Morphologic and molecular analysis of early-onset gastroesophageal adenocarcinomas.

Abstract

4547 Background: The incidence of early-onset gastroesophageal adenocarcinomas (EO-GEA) is increasing, and these tumors now constitute > 30% of all gastroesophageal cancers. Besides hereditary gastric cancer syndromes, which form ~3% of EO-GEA, the morphologic and molecular spectrum of these tumors is not well-studied. Methods: Next-generation sequencing (NGS) data obtained from routine clinical care from patients with EO-GEA, defined as age ≤50 years, from 3 tertiary care centers was evaluated and compared with tumor profiles of 2,081 patients with GEA from cBioPortal for Cancer Genomics. Available histologic slides were reviewed, and the tumors were classified into Lauren and WHO subtypes.
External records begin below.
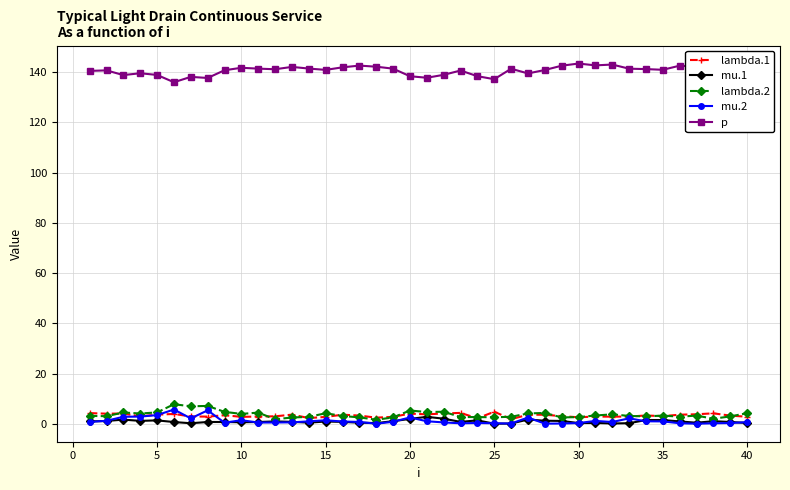

In lambda.1, how many points are higher than both neighbors (excluding endpoints)?

12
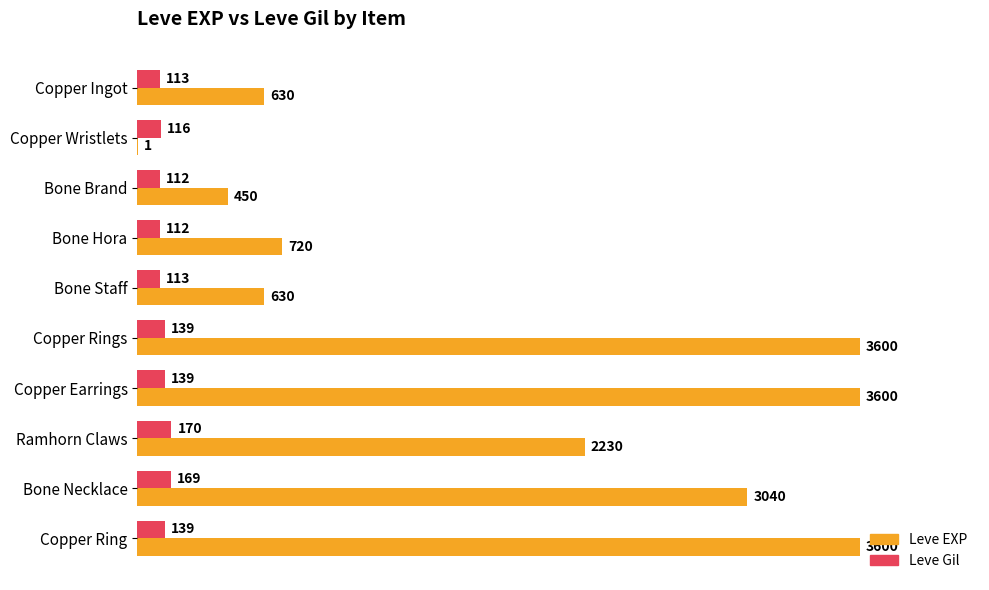

What is the maximum value for Leve Gil?

170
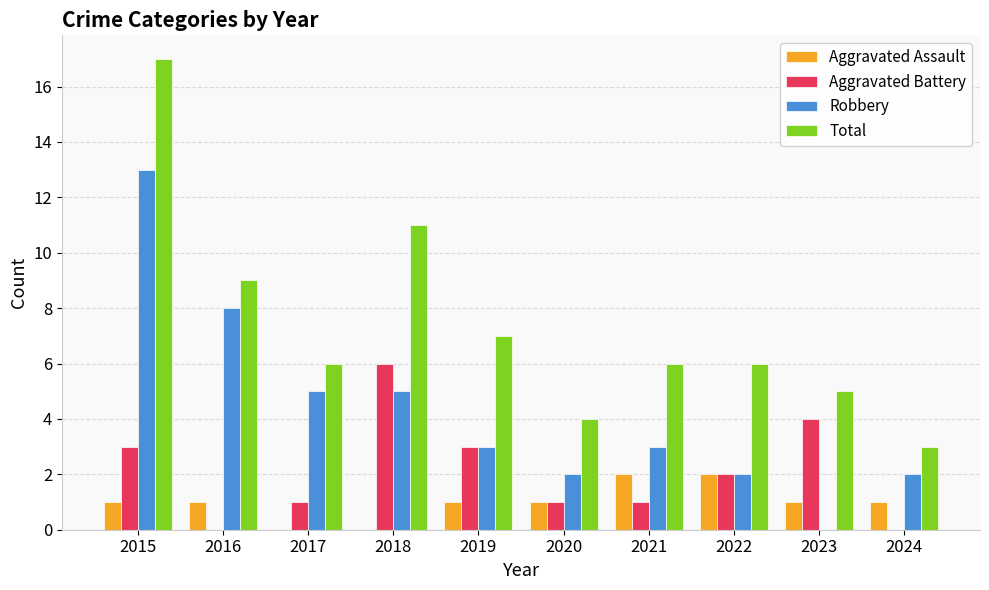

Reading left to right, what are all the values shown in this chart?

Aggravated Assault: 1	1	0	0	1	1	2	2	1	1
Aggravated Battery: 3	0	1	6	3	1	1	2	4	0
Robbery: 13	8	5	5	3	2	3	2	0	2
Total: 17	9	6	11	7	4	6	6	5	3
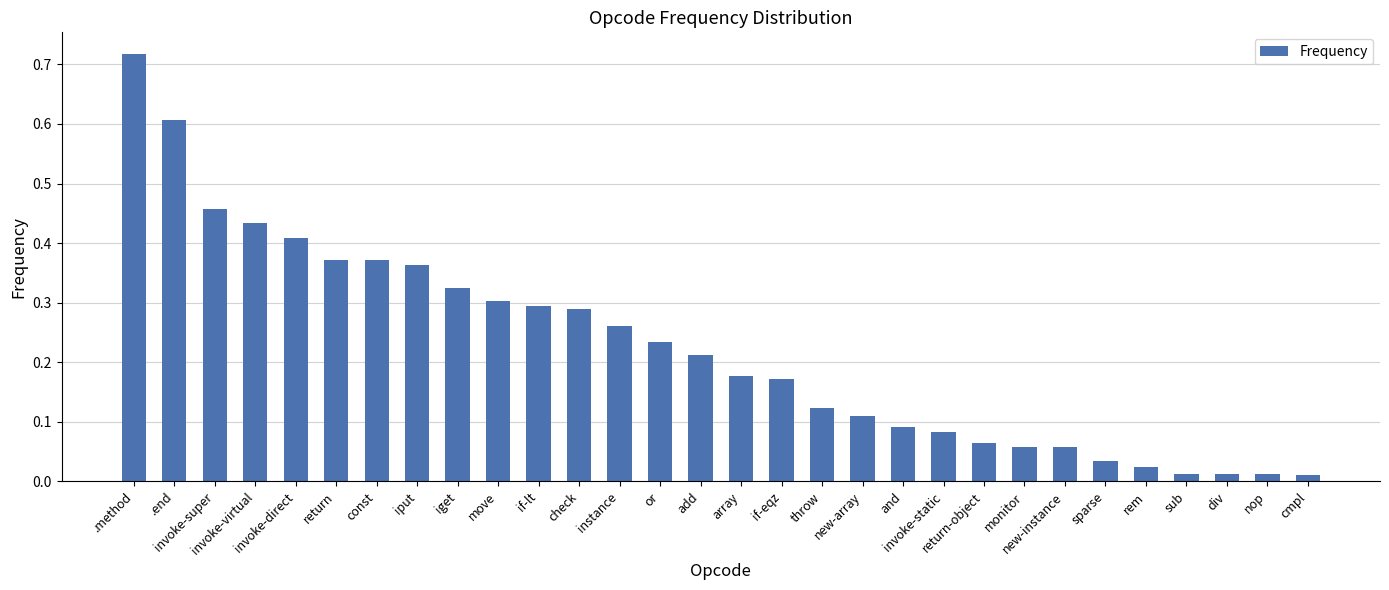

What is the difference between the values at iput and cmpl?

0.4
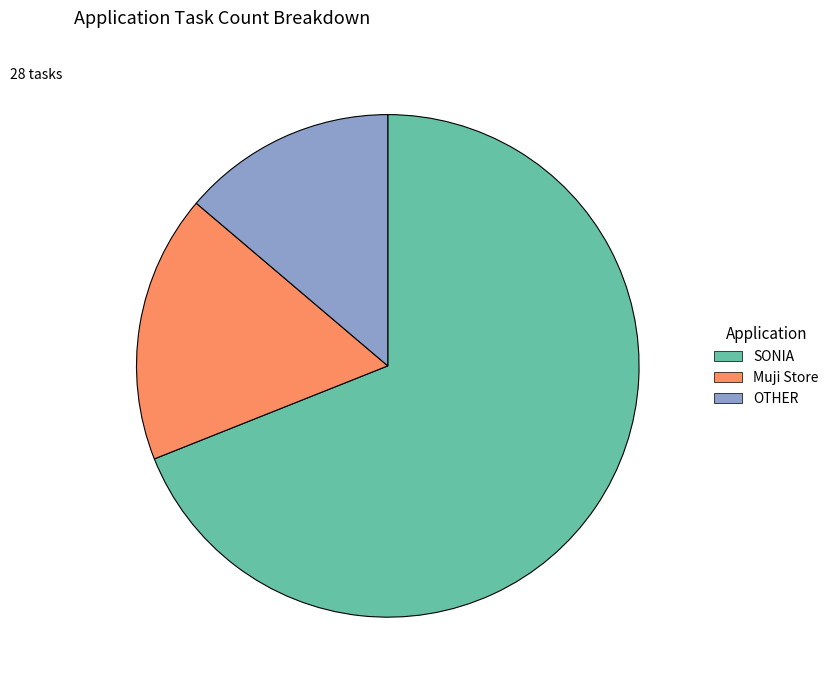

Combined, do Muji Store and SONIA account for over 50%?

Yes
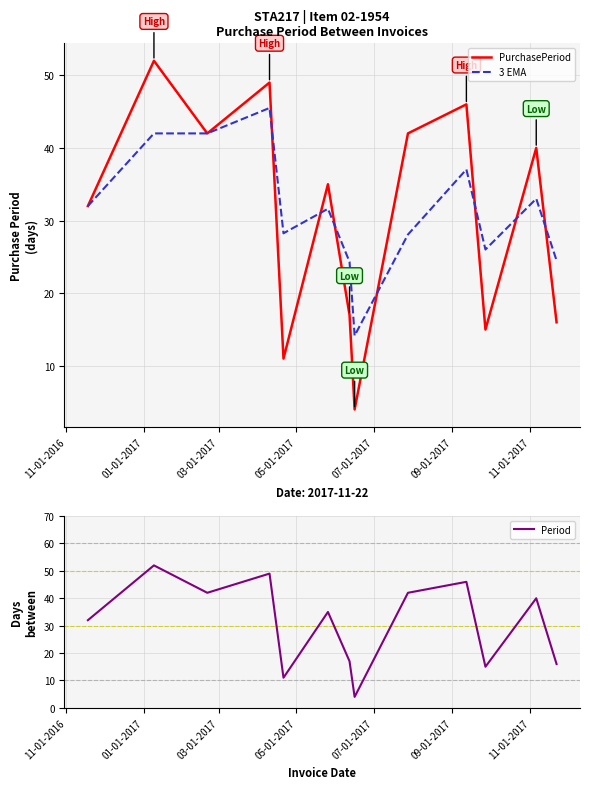

What is the minimum value for PurchasePeriod?

4.0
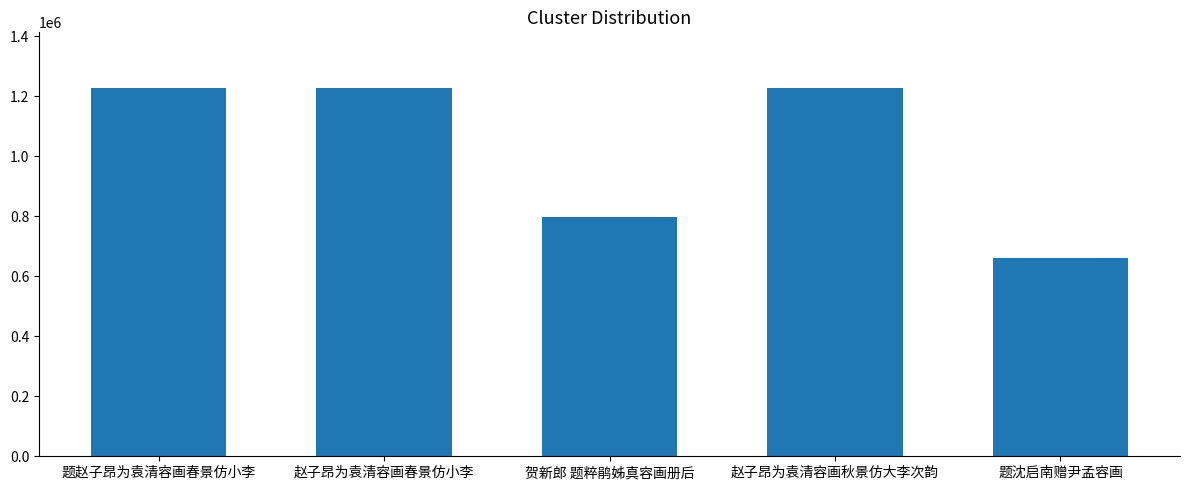

How many series are shown in this chart?

1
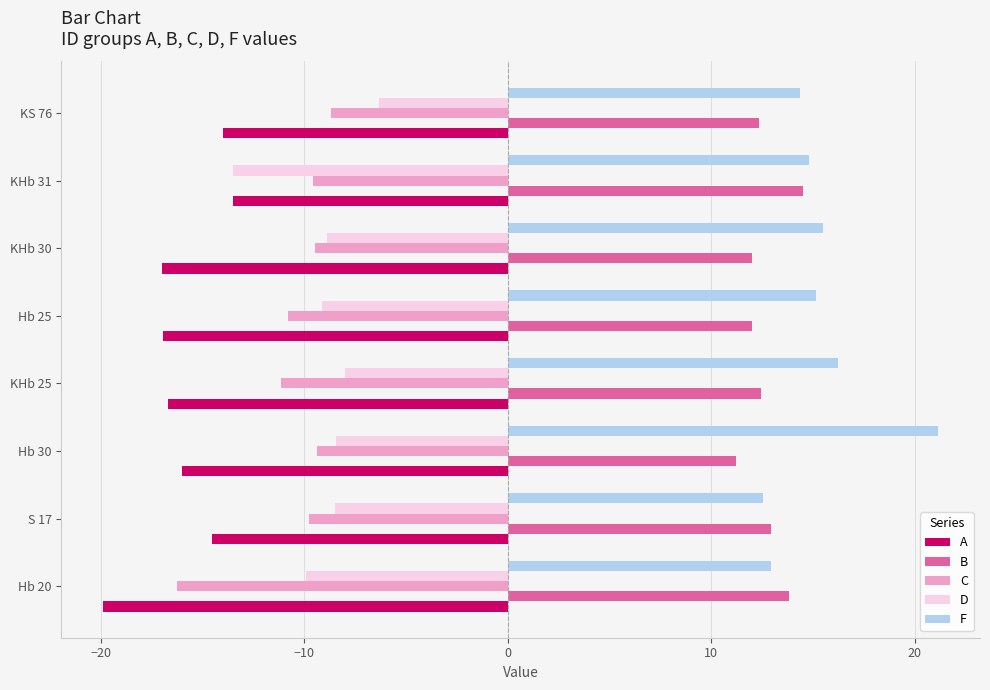

Read the D value at KS 76.

-6.3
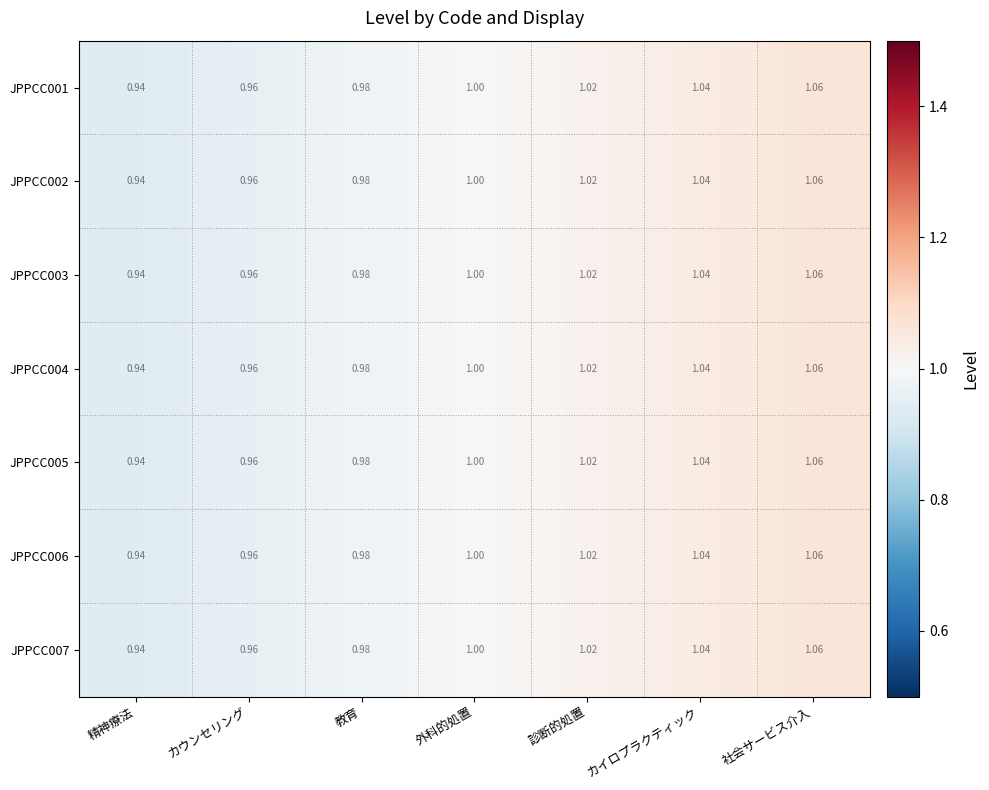

Where is JPPCC003 nearest to the value 1?

外科的処置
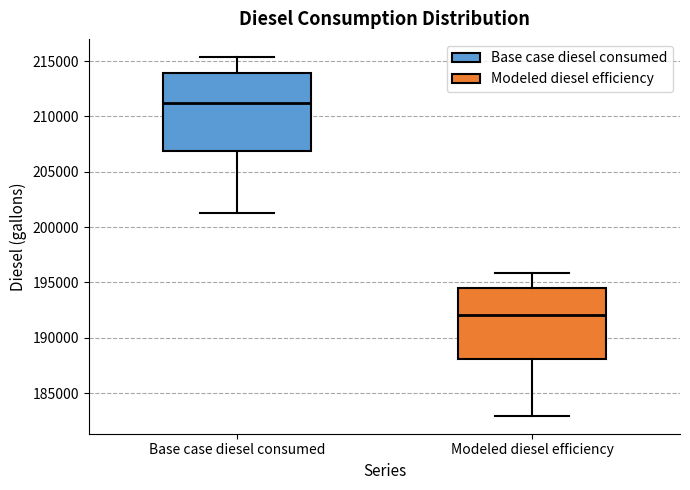

Reading left to right, read every box against the y-axis: the position of its median line, the range the box covers, and the ends of its whiskers. The values are not printed on the chart, so give them approximately, as read against the axis.

Base case diesel consumed: median 211500, box 207000 to 214000, whiskers 201000 to 215500
Modeled diesel efficiency: median 192000, box 188000 to 194500, whiskers 183000 to 196000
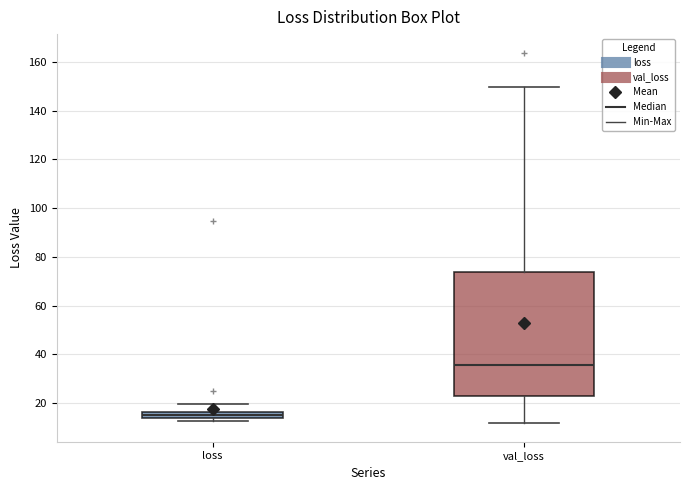

Where does the median line of the box for val_loss sit on the y-axis? The values are not printed on the chart, so give them approximately, as read against the axis.

36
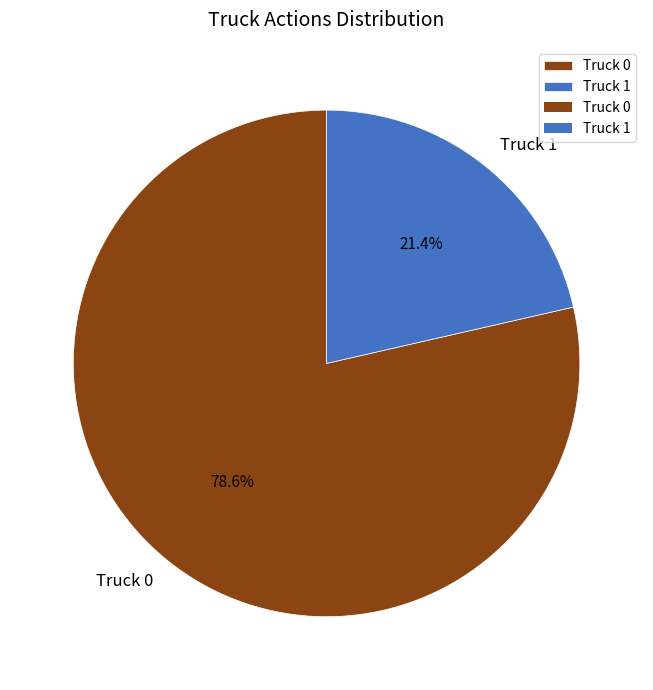

Which category accounts for the majority?

Truck 0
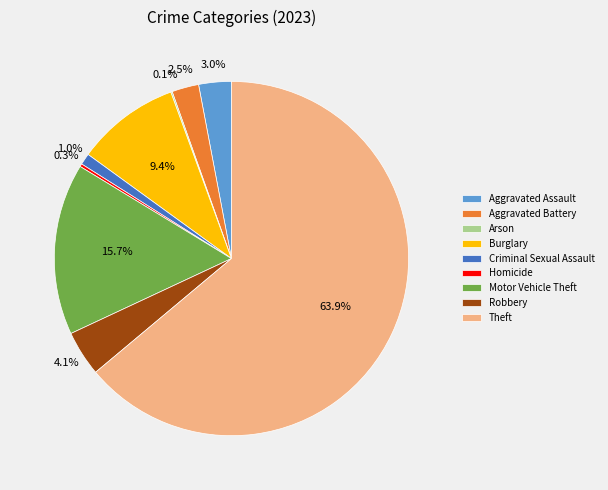

Which slice is the largest?

Theft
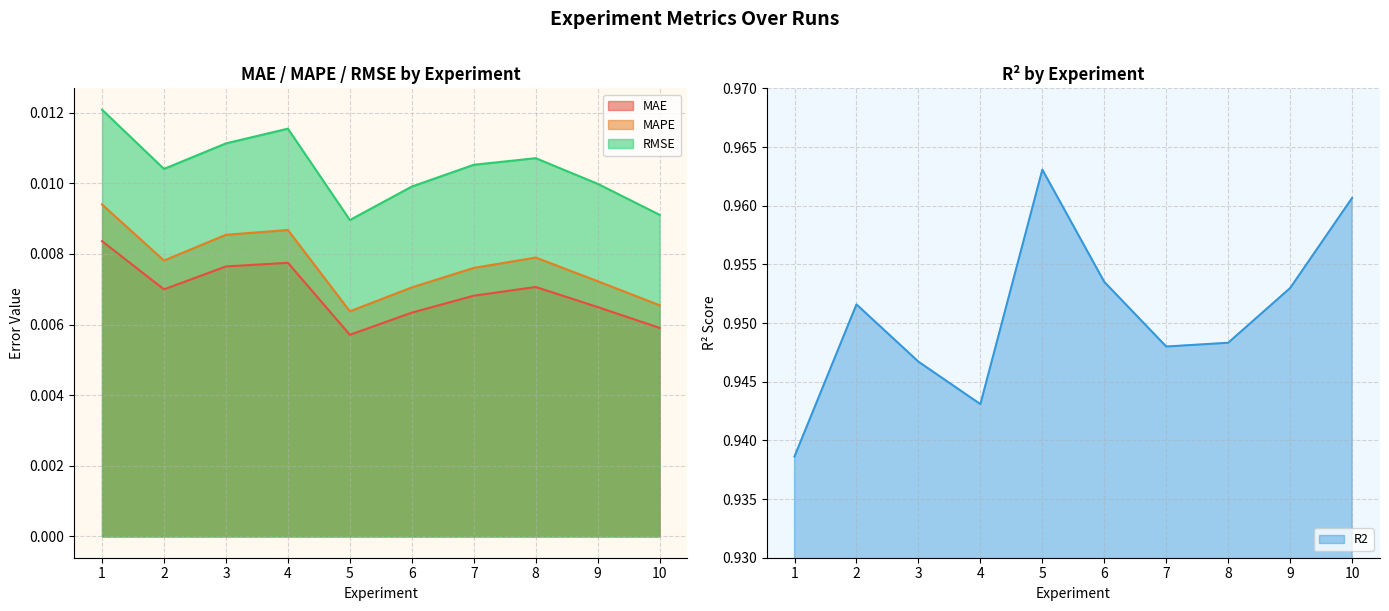

Reading left to right, extract all data points from this chart.

MAE: 1=0.0	2=0.0	3=0.0	4=0.0	5=0.0	6=0.0	7=0.0	8=0.0	9=0.0	10=0.0
MAPE: 1=0.0	2=0.0	3=0.0	4=0.0	5=0.0	6=0.0	7=0.0	8=0.0	9=0.0	10=0.0
RMSE: 1=0.0	2=0.0	3=0.0	4=0.0	5=0.0	6=0.0	7=0.0	8=0.0	9=0.0	10=0.0
R2: 1=0.9	2=1.0	3=0.9	4=0.9	5=1.0	6=1.0	7=0.9	8=0.9	9=1.0	10=1.0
Tumor-detected pathogenic variants of potential germline origin were identified from the NGS data. Results: The study cohort was formed by 79 patients with gastroesophageal (42%) and gastric (58%) adenocarcinoma. The most commonly mutated genes included TP53 (28.5%), CDH1 (10%), ARID1A (5%), KRAS (3.9%) and PIK3CA (3.9%). EO-GEA were less likely to harbor TP53 (28.5% vs. 57.5%, p 0.003) and ARID1A (5% vs. 20.6%, p 0.002) mutations when compared with cBioPortal data. Based on the Lauren scheme, the tumors were classified into intestinal (40%), diffuse (24%), mixed (12%), and indeterminate (15%) subtypes. Driver mutations in CDH1, TP53, FBXW7, BAP1 genes were seen in diffuse/mixed subtype, and TP53, ARID1A, KRAS, PIK3CA, APC, ATM, NBN, MUTYH genes in intestinal subtype. The indeterminate subtype showed TP53 mutations and additional alterations, including SMARCB1/ SMARCA4 loss leading to rhabdoid/undifferentiated morphology. ERBB2 amplification was more likely to be present in intestinal and indeterminate subtypes (p = 0.003). CD274 amplification/PD-L1 expression was more likely to be present in indeterminate subtype (p < 0.0001). Potential germline variants included mutations in gastric cancer susceptibility genes such as CDH1 (2.5%) and APC (1%), and other cancer susceptibility genes such as ATM (4%), NBN (1%), MUTYH (1%) and POLD1 (1%). Conclusions: The molecular profile of EO-GEA is distinct from traditional gastric cancers. Histologic subtypes of EO-GEA correlate with distinct genomic alterations. Our findings also support multigene germline panel testing in parallel for patients with EO-GEA.